I run my hand across my jaw. Dang, I forgot to shave. I pull the electric razor from my glove box as I call my secretary. I get a fairly clean shave, steering with my knee. I pull a disposable razor out and touch up my sideburns in the rear view mirror. I drop my youngest off at school, and she bends down and kisses the ground. Kids are weird.

After I drop my genetic units off at their various sites of higher learning, I race to my parking garage, but it is full. I do a quick U-turn. Why is everyone honking; they are acting like it's New York City, not Rochester, Minnesota. Whatever happened to “Minnesota Nice?” Hadn't they ever seen a high-speed maneuver on ice before?

I zoom into a spot, my tail end sticking out into the street. I run across the ice, slipping and almost falling. I run between cars as they dawdle along. Again with the honking—so uncivil! I catch my ankle in a grate as I leap over a snow pile, but stabilize myself on the shoulders of a lady walking down the sidewalk. Luckily she was balanced by her walker.

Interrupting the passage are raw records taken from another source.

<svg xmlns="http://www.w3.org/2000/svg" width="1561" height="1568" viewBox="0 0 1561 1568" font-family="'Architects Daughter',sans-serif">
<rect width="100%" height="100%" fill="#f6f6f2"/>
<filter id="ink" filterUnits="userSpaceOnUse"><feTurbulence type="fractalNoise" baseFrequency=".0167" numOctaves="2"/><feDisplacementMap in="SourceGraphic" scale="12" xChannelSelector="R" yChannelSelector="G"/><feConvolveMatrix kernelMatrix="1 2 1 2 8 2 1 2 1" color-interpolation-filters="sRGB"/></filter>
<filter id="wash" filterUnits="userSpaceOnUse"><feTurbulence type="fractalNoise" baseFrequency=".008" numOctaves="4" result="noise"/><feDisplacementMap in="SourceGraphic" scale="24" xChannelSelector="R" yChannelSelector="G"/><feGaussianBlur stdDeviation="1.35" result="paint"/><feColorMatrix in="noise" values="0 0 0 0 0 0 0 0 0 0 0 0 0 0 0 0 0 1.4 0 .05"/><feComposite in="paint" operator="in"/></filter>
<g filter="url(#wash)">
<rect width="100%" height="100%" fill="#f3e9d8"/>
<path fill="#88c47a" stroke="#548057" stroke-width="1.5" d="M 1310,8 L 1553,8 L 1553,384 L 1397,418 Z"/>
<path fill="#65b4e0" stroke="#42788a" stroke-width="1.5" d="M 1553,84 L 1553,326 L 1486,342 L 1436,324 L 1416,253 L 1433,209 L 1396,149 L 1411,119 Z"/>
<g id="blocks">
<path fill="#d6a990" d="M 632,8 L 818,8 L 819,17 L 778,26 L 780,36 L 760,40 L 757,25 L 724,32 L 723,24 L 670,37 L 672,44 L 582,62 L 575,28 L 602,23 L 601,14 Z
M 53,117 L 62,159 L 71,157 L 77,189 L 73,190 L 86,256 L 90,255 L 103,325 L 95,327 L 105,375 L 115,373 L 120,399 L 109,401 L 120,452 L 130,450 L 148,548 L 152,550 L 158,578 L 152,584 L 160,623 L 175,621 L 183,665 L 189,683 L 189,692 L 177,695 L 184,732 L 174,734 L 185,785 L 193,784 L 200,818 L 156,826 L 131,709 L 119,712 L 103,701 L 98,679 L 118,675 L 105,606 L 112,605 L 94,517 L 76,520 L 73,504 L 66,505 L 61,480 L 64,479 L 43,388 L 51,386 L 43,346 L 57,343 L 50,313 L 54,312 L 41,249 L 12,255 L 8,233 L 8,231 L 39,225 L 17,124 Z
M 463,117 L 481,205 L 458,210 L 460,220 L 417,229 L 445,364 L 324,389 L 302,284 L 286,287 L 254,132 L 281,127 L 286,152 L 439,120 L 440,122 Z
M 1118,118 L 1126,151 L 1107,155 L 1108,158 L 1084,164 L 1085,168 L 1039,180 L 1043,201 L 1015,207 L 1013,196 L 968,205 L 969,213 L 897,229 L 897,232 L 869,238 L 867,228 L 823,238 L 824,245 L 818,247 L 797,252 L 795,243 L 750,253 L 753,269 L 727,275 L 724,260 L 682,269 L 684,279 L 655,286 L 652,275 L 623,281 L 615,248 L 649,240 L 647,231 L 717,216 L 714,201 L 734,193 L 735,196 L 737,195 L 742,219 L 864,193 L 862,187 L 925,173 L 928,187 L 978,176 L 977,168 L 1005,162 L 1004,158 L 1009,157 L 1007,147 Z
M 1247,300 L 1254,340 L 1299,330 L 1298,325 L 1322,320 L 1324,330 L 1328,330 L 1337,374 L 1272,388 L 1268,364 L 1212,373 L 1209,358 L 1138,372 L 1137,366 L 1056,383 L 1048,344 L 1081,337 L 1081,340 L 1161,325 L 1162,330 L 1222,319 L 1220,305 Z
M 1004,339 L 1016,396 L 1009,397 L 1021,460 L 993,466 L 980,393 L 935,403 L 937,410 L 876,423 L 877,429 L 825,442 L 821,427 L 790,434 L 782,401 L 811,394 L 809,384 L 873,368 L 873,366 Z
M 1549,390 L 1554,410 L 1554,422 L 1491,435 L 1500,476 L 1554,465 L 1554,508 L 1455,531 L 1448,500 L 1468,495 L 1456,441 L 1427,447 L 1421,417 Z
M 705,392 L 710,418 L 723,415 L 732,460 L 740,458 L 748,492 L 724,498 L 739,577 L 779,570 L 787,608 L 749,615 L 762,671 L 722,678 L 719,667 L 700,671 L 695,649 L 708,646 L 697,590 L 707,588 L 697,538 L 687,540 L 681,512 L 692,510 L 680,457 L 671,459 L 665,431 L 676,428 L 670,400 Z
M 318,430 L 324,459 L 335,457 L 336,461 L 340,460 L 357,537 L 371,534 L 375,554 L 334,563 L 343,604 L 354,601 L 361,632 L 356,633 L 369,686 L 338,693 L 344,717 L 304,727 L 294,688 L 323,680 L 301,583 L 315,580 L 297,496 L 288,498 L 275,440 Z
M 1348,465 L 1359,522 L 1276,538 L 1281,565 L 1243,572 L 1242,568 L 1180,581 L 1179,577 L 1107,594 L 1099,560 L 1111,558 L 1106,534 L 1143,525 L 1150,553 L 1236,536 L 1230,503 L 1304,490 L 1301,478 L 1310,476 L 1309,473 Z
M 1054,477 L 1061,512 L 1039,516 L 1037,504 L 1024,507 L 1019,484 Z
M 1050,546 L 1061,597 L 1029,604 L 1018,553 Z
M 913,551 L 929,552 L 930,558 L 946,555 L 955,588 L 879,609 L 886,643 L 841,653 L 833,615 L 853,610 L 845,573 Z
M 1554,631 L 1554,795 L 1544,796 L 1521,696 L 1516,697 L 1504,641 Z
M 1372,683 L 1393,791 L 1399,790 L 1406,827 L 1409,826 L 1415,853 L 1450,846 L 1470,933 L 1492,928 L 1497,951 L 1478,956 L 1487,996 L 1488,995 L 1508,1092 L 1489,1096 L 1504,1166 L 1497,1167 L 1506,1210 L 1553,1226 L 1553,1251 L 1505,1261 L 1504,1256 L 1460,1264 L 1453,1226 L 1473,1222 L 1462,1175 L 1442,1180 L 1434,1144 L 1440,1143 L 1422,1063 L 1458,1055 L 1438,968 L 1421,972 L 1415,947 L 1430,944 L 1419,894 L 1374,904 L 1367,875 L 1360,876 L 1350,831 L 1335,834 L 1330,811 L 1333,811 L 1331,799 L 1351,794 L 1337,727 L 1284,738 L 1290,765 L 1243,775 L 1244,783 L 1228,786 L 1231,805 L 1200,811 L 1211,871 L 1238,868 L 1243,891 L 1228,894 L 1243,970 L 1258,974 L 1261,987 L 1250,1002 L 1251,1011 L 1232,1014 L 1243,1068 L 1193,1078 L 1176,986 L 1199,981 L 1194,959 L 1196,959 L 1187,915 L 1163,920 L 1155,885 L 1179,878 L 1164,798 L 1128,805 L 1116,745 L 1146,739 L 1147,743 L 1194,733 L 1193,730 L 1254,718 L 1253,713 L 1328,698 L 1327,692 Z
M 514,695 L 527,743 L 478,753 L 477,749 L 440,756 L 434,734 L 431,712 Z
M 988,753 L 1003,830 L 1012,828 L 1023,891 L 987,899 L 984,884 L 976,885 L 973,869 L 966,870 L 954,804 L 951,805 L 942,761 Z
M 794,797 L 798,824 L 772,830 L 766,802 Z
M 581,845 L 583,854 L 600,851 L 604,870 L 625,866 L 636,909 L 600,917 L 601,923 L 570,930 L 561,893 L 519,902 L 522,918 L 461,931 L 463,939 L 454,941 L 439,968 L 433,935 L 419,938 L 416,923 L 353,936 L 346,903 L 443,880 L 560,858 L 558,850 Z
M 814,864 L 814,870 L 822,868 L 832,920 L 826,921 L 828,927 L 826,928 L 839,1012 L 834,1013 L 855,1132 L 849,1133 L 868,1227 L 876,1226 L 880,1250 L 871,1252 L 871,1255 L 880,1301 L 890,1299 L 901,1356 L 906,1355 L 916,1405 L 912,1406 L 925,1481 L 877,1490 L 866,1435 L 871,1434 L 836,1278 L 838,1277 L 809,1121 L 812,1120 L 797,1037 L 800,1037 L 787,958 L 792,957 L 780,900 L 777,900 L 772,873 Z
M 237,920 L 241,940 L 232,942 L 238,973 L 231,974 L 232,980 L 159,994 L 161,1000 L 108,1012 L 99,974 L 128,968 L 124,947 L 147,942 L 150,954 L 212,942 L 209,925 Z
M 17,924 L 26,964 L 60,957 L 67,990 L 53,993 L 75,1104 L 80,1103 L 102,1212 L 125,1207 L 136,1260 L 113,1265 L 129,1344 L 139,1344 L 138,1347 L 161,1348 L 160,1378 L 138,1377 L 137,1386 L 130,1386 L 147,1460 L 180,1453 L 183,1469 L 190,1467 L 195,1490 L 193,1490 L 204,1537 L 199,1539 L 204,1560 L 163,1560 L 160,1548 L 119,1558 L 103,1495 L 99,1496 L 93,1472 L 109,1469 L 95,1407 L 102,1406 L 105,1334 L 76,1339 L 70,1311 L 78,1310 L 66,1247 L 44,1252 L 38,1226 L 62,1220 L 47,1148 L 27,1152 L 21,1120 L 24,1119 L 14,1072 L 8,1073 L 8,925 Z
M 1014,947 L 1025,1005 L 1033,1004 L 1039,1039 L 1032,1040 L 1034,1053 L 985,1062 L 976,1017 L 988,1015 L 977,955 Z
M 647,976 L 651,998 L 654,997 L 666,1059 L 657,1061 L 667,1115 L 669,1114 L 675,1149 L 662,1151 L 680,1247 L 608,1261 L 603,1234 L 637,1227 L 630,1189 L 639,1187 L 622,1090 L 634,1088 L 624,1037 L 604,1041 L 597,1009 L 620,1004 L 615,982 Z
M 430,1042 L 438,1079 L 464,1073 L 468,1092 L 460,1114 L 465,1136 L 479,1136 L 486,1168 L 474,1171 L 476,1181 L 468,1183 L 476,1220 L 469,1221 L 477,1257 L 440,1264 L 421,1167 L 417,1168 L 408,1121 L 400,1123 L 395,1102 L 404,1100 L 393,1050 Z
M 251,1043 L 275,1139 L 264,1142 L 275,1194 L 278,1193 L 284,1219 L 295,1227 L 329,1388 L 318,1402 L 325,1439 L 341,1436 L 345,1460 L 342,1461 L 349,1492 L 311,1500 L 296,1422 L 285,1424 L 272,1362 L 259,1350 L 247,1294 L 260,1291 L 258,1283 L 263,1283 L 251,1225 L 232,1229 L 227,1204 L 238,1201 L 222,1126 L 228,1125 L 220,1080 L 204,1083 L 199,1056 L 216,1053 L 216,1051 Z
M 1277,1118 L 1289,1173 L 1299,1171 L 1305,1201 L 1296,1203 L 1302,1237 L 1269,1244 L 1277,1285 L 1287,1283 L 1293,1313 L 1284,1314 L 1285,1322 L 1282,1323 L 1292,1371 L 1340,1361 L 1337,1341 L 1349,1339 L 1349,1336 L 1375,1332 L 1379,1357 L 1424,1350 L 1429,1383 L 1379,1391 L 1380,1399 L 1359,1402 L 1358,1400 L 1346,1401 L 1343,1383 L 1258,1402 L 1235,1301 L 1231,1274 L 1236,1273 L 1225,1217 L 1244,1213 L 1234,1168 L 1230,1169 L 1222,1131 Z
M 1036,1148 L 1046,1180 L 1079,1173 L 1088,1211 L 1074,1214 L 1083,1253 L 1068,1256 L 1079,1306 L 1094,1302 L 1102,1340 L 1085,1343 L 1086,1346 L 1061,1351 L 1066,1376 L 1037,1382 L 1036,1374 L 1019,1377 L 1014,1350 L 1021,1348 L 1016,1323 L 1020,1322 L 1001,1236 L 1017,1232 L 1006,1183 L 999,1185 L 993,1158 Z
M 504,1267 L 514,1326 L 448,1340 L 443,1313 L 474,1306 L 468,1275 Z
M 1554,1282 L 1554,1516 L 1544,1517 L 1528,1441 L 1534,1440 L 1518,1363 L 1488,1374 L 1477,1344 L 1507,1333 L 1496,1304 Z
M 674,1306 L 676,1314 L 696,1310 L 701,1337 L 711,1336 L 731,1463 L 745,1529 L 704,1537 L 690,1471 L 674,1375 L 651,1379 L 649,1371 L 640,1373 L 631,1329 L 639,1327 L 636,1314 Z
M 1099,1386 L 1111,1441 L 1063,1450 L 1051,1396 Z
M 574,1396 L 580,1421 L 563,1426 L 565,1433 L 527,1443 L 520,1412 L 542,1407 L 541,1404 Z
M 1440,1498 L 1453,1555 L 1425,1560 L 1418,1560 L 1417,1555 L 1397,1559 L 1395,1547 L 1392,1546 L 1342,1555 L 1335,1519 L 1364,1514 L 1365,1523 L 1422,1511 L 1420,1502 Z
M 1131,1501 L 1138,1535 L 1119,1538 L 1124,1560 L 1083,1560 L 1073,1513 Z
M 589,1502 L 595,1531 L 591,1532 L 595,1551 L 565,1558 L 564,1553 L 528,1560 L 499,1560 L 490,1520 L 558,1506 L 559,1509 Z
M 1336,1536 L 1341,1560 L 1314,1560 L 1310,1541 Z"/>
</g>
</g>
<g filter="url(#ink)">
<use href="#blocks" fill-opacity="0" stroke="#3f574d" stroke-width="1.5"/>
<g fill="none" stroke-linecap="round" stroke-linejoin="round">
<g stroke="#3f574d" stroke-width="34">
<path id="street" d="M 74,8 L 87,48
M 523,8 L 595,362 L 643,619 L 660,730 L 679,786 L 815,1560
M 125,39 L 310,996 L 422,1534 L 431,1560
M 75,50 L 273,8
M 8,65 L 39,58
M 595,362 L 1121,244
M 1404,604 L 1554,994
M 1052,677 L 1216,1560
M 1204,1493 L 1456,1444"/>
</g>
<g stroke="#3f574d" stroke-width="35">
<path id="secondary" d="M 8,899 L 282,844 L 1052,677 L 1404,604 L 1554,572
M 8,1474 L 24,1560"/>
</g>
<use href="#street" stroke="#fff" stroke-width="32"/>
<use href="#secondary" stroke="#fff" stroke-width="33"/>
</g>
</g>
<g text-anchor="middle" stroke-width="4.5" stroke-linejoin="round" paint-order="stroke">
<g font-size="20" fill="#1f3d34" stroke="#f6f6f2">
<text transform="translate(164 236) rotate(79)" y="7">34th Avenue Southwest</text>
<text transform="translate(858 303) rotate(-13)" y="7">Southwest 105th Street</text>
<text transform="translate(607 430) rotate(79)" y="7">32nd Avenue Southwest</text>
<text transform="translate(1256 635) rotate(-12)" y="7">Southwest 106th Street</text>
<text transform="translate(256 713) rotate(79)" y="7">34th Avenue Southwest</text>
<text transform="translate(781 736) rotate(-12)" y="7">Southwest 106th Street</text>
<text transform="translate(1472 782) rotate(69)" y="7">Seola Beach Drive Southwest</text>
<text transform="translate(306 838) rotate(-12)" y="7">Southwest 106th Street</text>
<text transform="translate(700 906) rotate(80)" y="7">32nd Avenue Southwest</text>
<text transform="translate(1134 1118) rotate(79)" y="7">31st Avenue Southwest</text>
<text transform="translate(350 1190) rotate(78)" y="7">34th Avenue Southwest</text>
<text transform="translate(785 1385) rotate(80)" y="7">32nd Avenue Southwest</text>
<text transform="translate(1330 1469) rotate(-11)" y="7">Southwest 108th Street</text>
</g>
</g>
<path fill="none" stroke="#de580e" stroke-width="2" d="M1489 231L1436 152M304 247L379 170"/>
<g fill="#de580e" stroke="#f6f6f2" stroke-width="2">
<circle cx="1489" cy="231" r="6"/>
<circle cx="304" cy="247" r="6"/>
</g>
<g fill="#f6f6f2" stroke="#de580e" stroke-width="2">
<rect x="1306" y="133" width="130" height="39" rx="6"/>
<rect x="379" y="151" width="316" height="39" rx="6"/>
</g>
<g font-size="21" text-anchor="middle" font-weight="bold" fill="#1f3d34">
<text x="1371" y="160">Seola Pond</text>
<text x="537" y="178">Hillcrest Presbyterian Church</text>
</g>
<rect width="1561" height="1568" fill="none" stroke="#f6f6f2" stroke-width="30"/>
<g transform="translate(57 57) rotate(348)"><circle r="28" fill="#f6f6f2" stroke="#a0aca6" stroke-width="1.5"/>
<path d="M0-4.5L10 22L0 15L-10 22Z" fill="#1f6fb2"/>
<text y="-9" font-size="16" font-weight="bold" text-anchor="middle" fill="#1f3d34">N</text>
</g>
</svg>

I bolt up the stairs, leaving a wet trail on the linoleum. The elevator door is closing and I shove my hand in to pop the doors back open. It almost doesn't open, but someone is kind enough to hit the “open door” button.

I stride into the committee room only five minutes behind schedule, and grab a very hot coffee, which drips in my lap as I sit down. It is bad form to be late, since I am the chairman. I welcome everybody and call the Hospital Safety Committee to order.